### Exercise
Write each line again exactly as it is, from the opening line of the records below through the one containing "גלו עוד בכלי הגימטריה המלא ←", and add nothing.
### Provided data ###
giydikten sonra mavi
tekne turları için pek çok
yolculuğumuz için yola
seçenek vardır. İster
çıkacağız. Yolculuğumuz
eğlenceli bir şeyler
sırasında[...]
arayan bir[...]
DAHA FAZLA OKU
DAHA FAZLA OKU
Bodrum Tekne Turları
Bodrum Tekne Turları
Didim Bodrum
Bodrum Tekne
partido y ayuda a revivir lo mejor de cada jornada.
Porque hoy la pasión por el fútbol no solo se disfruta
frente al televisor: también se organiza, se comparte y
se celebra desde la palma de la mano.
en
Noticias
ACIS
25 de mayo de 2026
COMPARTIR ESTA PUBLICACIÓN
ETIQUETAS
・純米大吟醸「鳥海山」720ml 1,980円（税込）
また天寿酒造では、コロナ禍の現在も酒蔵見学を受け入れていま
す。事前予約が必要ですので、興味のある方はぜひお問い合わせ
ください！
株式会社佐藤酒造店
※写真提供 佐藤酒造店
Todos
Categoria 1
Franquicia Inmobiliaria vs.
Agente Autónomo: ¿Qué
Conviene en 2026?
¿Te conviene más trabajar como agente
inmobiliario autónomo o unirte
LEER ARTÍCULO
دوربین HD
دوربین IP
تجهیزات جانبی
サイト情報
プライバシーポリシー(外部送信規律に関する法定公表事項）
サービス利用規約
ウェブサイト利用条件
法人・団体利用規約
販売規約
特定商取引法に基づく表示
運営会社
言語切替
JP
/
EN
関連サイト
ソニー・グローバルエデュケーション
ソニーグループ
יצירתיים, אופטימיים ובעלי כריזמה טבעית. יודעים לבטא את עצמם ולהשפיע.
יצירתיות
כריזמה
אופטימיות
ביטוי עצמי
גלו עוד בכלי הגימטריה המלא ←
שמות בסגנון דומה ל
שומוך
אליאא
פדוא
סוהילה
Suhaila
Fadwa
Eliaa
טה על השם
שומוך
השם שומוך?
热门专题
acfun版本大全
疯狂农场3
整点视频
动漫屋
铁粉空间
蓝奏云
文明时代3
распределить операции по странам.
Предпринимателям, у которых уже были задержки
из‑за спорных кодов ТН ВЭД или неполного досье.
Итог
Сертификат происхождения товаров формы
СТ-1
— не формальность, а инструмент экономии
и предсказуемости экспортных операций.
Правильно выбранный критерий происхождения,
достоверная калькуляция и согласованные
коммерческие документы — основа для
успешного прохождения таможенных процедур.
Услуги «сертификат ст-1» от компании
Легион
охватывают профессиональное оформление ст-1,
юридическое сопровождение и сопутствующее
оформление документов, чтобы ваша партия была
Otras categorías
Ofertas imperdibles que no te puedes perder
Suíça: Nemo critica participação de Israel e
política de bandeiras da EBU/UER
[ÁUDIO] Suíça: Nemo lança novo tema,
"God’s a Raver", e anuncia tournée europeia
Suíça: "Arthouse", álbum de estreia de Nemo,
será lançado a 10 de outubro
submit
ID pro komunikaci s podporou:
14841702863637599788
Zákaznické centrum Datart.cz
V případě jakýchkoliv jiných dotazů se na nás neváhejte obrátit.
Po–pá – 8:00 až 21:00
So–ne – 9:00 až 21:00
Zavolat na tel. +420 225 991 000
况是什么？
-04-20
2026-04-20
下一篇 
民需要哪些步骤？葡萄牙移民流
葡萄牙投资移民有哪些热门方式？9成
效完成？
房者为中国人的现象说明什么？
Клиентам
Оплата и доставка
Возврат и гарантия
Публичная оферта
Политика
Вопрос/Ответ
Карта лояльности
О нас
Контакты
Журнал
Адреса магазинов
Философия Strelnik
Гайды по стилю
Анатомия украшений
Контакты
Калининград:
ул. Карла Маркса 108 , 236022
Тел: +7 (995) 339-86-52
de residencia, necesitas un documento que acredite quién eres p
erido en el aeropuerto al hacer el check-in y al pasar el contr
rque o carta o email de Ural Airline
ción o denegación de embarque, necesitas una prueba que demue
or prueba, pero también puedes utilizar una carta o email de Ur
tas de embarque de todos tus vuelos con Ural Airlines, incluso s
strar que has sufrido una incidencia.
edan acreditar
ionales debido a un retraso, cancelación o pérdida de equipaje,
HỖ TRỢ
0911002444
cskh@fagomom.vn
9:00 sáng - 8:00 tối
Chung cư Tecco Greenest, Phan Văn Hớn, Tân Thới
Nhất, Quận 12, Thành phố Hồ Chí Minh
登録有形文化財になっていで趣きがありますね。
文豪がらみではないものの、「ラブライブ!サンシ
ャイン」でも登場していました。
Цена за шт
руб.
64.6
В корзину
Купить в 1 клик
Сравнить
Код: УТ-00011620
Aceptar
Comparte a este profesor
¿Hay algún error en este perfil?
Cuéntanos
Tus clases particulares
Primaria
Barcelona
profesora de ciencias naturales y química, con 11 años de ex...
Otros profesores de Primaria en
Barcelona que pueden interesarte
###
### Completed exercise
giydikten sonra mavi
tekne turları için pek çok
yolculuğumuz için yola
seçenek vardır. İster
çıkacağız. Yolculuğumuz
eğlenceli bir şeyler
sırasında[...]
arayan bir[...]
DAHA FAZLA OKU
DAHA FAZLA OKU
Bodrum Tekne Turları
Bodrum Tekne Turları
Didim Bodrum
Bodrum Tekne
partido y ayuda a revivir lo mejor de cada jornada.
Porque hoy la pasión por el fútbol no solo se disfruta
frente al televisor: también se organiza, se comparte y
se celebra desde la palma de la mano.
en
Noticias
ACIS
25 de mayo de 2026
COMPARTIR ESTA PUBLICACIÓN
ETIQUETAS
・純米大吟醸「鳥海山」720ml 1,980円（税込）
また天寿酒造では、コロナ禍の現在も酒蔵見学を受け入れていま
す。事前予約が必要ですので、興味のある方はぜひお問い合わせ
ください！
株式会社佐藤酒造店
※写真提供 佐藤酒造店
Todos
Categoria 1
Franquicia Inmobiliaria vs.
Agente Autónomo: ¿Qué
Conviene en 2026?
¿Te conviene más trabajar como agente
inmobiliario autónomo o unirte
LEER ARTÍCULO
دوربین HD
دوربین IP
تجهیزات جانبی
サイト情報
プライバシーポリシー(外部送信規律に関する法定公表事項）
サービス利用規約
ウェブサイト利用条件
法人・団体利用規約
販売規約
特定商取引法に基づく表示
運営会社
言語切替
JP
/
EN
関連サイト
ソニー・グローバルエデュケーション
ソニーグループ
יצירתיים, אופטימיים ובעלי כריזמה טבעית. יודעים לבטא את עצמם ולהשפיע.
יצירתיות
כריזמה
אופטימיות
ביטוי עצמי
גלו עוד בכלי הגימטריה המלא ←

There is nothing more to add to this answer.